What to do: Could you reproduce every line of the data below, character for character?

Provided entries:

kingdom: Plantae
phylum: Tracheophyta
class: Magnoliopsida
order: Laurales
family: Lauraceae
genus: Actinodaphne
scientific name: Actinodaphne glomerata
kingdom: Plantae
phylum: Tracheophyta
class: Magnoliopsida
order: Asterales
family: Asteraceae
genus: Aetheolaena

Task output:
kingdom: Plantae
phylum: Tracheophyta
class: Magnoliopsida
order: Laurales
family: Lauraceae
genus: Actinodaphne
scientific name: Actinodaphne glomerata
kingdom: Plantae
phylum: Tracheophyta
class: Magnoliopsida
order: Asterales
family: Asteraceae
genus: Aetheolaena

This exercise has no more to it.